Gli appartenenti al movimento Nanach circolano quotidianamente per le vie di Gerusalemme: in mezzo al caos di macchine e luci all’improvviso esplode la loro musica, diffusa dalle casse di un impianto stereo a tutto volume.
L’insegnamento di Rabbi Nachman di Breslav (1772-1811), pronipote del Baal Shem Tov – Rabbi Israel ben Eliezer fondatore del chassidismo – continua ad attrarre fedeli da tutto il mondo. Dopo la sua sepoltura a Uman, in Ucraina, i suoi discepoli non vollero designare un successore poiché consideravano il suo spirito ancora presente fra loro, e quanto sta accadendo ancora oggi testimonia quanto l’eredità spirituale di questo grande maestro sia viva e condivisa da molti.
I chassidim Breslav attualmente hanno una grossa Jeshivah (scuola religiosa) a Gerusalemme e si dedicano alla pubblicazione di opere letterarie legate alla personalità di Rabbi Nachman, che prediligeva il racconto come modalità di insegnamento per risvegliare il senso religioso e richiamare ai valori della tradizione e del misticismo ebraico: convinto che si possa imparare qualcosa da chiunque e che si debba soprattutto cercare il bene nell’altro, insisteva sull’importanza sia dell’umiltà che dell’allegria, della parola e del silenzio, della libertà di pensare e di interpellare Dio – litigando con Lui se necessario – per sapere cosa si aspetta con esattezza da ogni ebreo. Ricordava a tutti che saremo giudicati soprattutto sulla nostra capacità di amare, in maniera particolare nei confronti di chi ci offende o ferisce, poichè la pace risana e quella più elevata è la pace fra gli opposti.
Nel variegato orizzonte dei suoi attuali seguaci è sorto anche il movimento Nanach, fondato dal rabbino Israel Dov Odesser ridenominato Sabah – «nonno» – che nel 1984, all’età di novantacinque anni, avrebbe svelato una lettera di Rabbi Nachman inviata dal Paradiso contenente il mantra che contraddistingue il gruppo: Na Nach Nachma Nachman Me‘Uman, al quale si attribuiscono capacità miracolose compresa la previsione dell’avvento del messia. Gli appartenenti al movimento Nanach circolano quotidianamente per le vie di Gerusalemme: in mezzo al caos di macchine e luci all’improvviso esplode il suono di una cassa tecno da un furgone coloratissimo che sta attraversando la strada, un impianto stereo pompa le sue casse da rave a tutto volume. Sulle note di una vecchia hit parade da discoteca la voce di un vecchio ripete il mantra del gruppo. Il furgone da vicino in realtà si rivela una ex ambulanza carica di libri e opuscoli su Rabbi Nachman, sulle fiancate, in mezzo a graffiti e stickers, spicca enorme la faccia sorridente del rabbino Sabah, il loro fondatore. Ove si fermano attirano l’attenzione dei passanti con musica, canti, balli e tanta allegria, perché diventare seguaci di questo maestro significa vivere la spiritualità nella gioia, valore fondamentale del movimento chassidico sul quale Rabbi Nachman ha sempre insistito con forza, insegnando che è importante stare lontano dalla tristezza da lui paragonata all’idolatria. Per questo anche la preghiera deve essere gioiosa, e deve esprimersi attraverso il canto e la danza arrivando persino a forme di ballo acrobatico.

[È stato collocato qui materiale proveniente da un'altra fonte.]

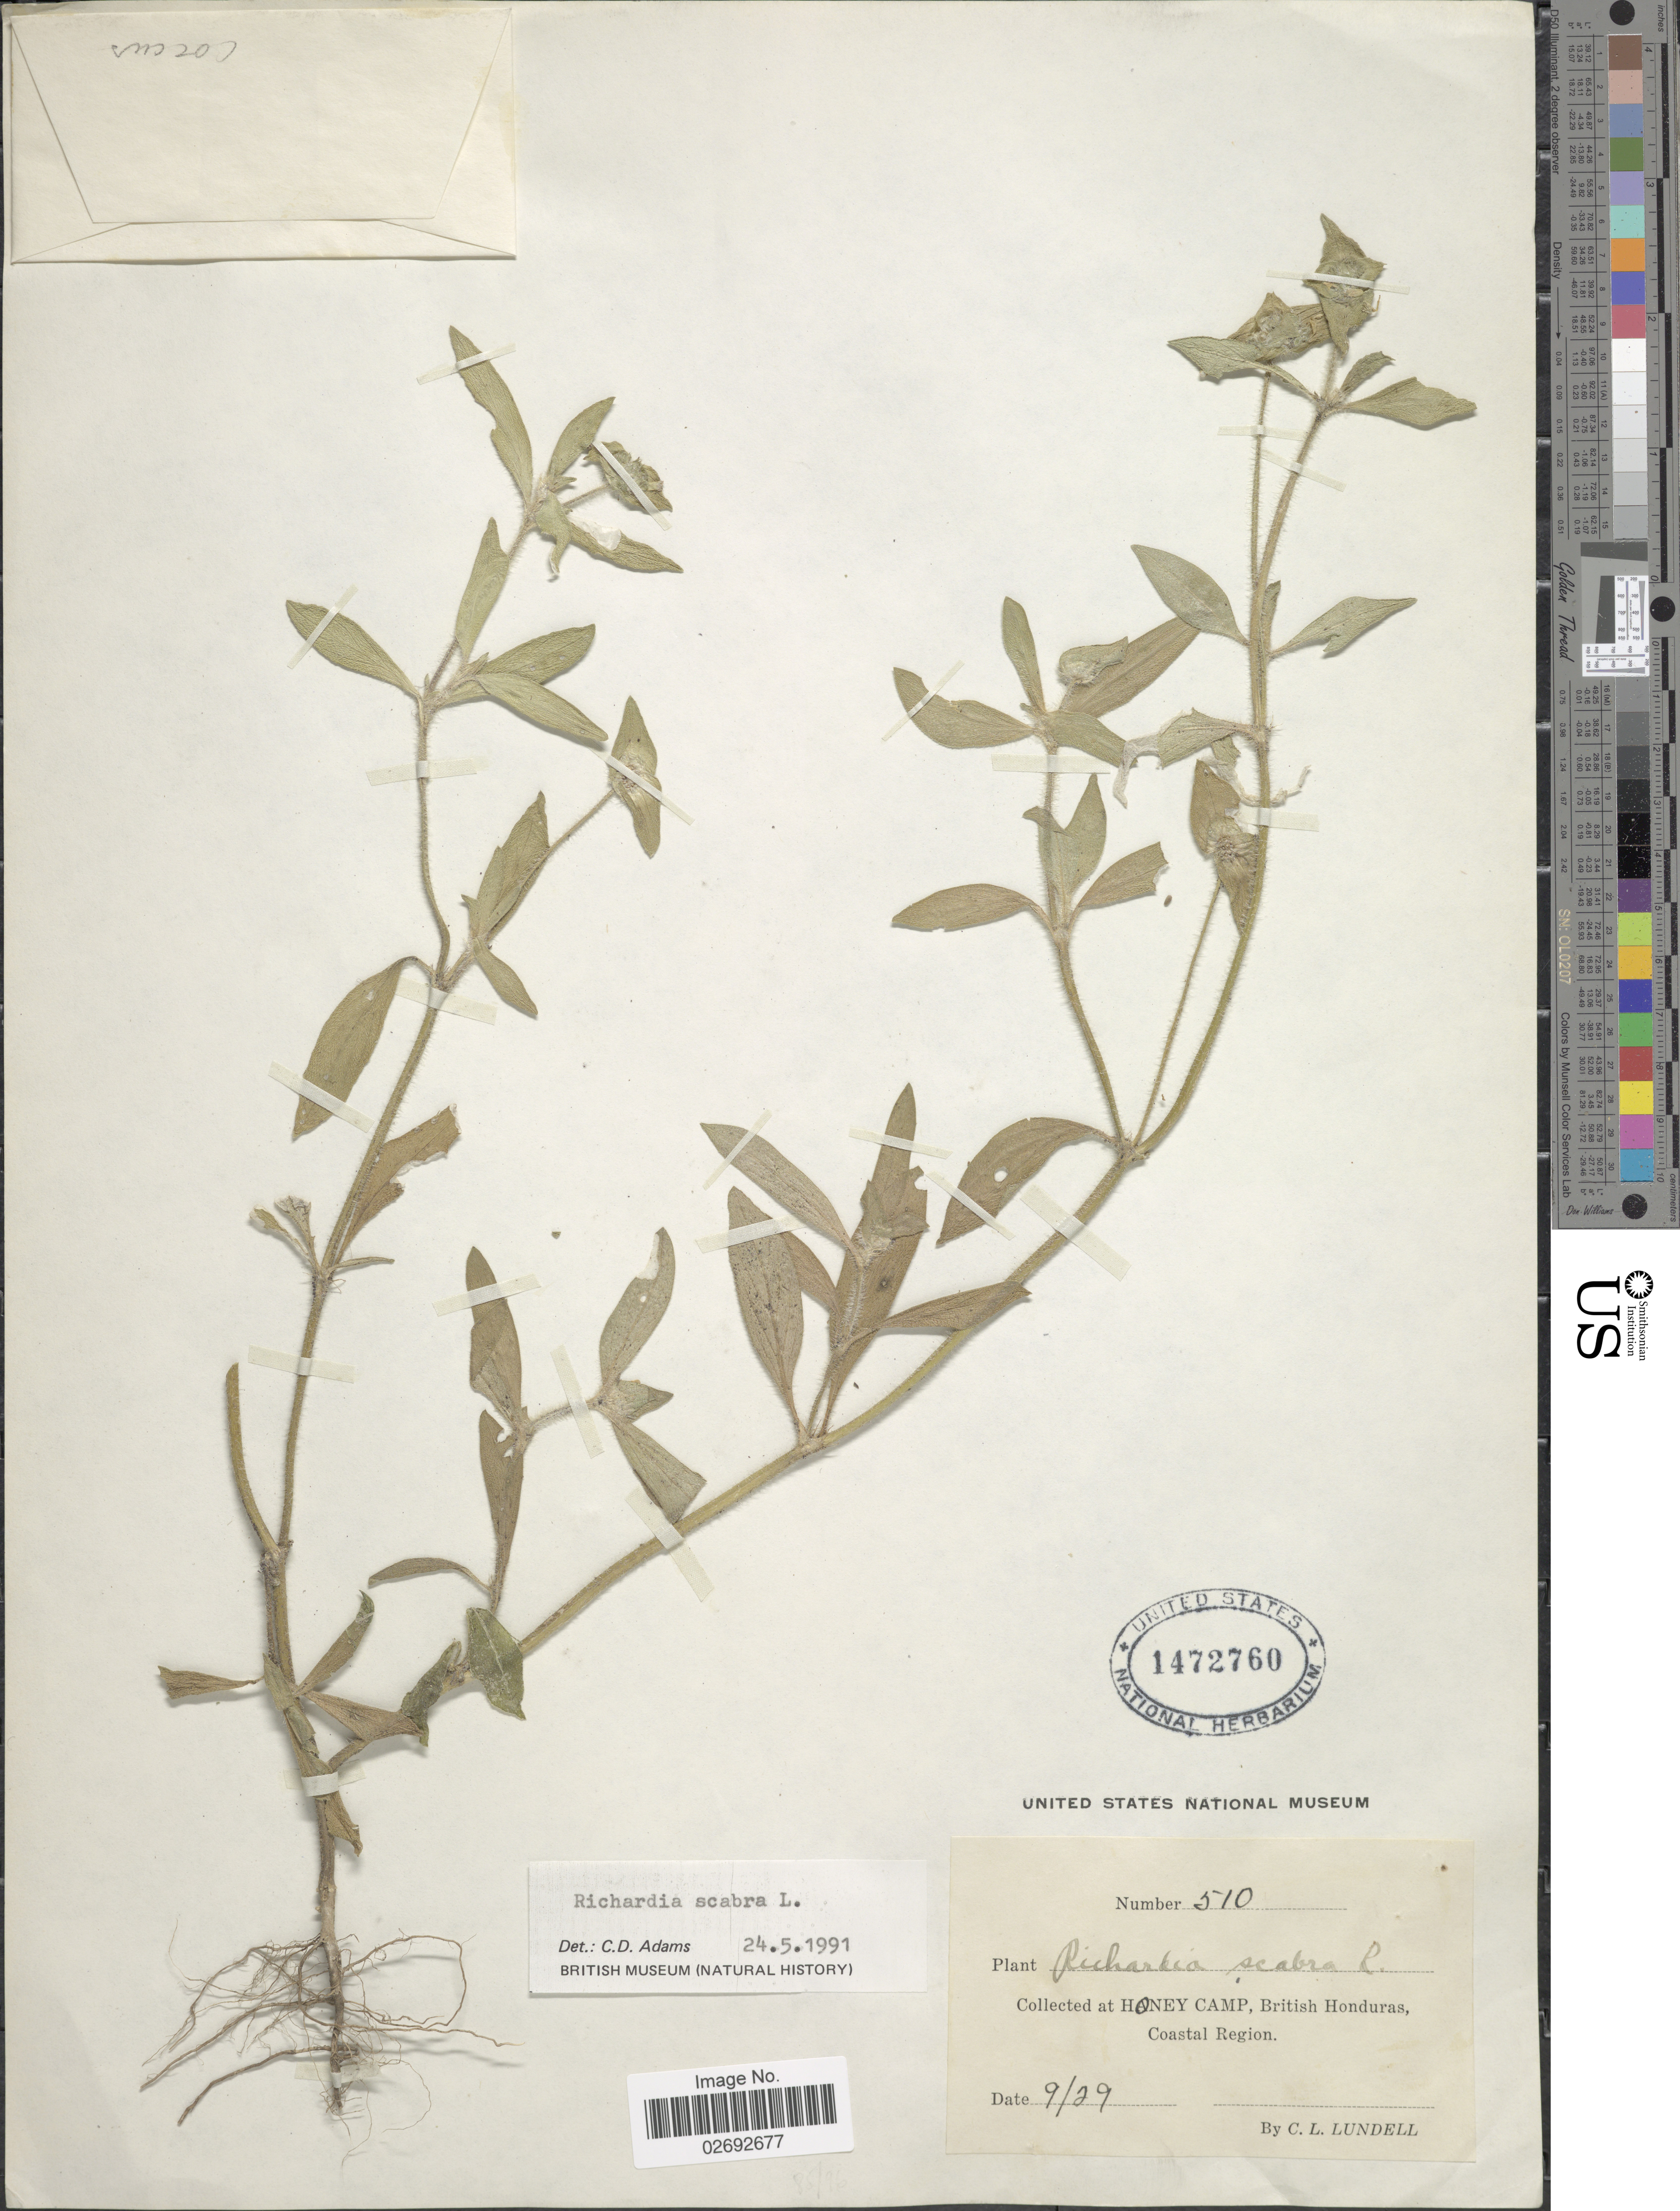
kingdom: Plantae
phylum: Tracheophyta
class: Magnoliopsida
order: Gentianales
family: Rubiaceae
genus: Richardia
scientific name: Richardia scabra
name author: L.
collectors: C. L. Lundell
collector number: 510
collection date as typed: Transcribed d/m/y: /9/29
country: Belize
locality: Honey Camp, British Honduras, Coastal Region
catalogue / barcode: US 1472760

I Nanach con la loro musica e il loro stile di vita incarnano tutto questo forse in maniera estrema un po’ estrema: un po’ hippy, un po’ vagabondi, rimettono la loro vita nelle mani di Dio e affidano la loro preghiera ad una cassa tecno. Non a caso qualcuno li guarda con sospetto, tuttavia – seppur nella loro stravagante originalità – testimoniano gioiosamente la loro fede cercando linguaggi e modalità attuali condivisibili soprattutto con le giovani generazioni.